Episode 6 : Le Web 3.0, les différentes blockchains et le cultivateur cambodgien

17/01/2022 | 10:10

Grâce aux précédents épisodes, nous comprenons que la blockchain a le pouvoir de transmettre de la valeur entre les individus, en recentralisant la confiance non pas sur la qualité de l’autorité d’une entité centralisée, mais sur la qualité de la quantité d’un réseau décentralisé. Comme nous l’avons vu, la blockchain Bitcoin se veut ouverte à tous afin que quiconque puisse consulter les informations qui y sont gravées ad vitam aeternam. Mais il existe d’autres types de blockchains qui n’offrent pas les mêmes avantages. Si le futur internet, dit du Web3, est constitué de blockchains, il devient primordial d’être en capacité de maîtriser la technologie sous-jacente. Plongeons dans les différentes variétés de cette technologie.

Les blockchains publiques : un livre ouvert 

Commençons par celles que nous avons étudiées jusqu’à présent. Un réseau ouvert à tous et sans restriction (si ce n’est une connexion internet), des données consultables pas tous et à tout moment et des transactions inscrites dans un registre distribué numérique infalsifiable et indélébile, autrement dit, une blockchain publique. Ici chaque validateur de transaction sur le réseau (appelé “nœud”) ont des droits égaux pour accéder à la blockchain, pour créer de nouveaux blocs de données et pour les valider. Sans condition d’accès, ce type de blockchain devient beaucoup plus facilement décentralisé que les blockchains privées et permissionnées comme nous allons le voir un peu plus bas. 

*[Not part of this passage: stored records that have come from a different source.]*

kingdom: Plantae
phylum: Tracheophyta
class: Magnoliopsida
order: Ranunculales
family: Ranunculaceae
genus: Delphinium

Il faut voir ici, un grand livre ouvert devant vous, sur votre table, où tout le monde peut venir lire, écrire et auditer les lignes en cours d’écriture et celles précédemment inscrites. Imaginez que chaque personne détient ce livre, et qu’elles peuvent toutes vérifier les transactions anciennes et actuelles. Ainsi plus il y a de lecteurs (nœuds) qui lisent le livre à travers toute la planète, plus il devient difficile d’écrire des lignes mensongères car tous les lecteurs ne vous laisseront pas le faire. Si sur ce livre, nous savons que vous avez acheté 15 bitcoins, nous pourrons le voir et vous empêcher de dépenser 30 bitcoins car cela serait injuste (des vérifications qui se réalisent à l’aide de moyens algorithmiques et cryptographiques).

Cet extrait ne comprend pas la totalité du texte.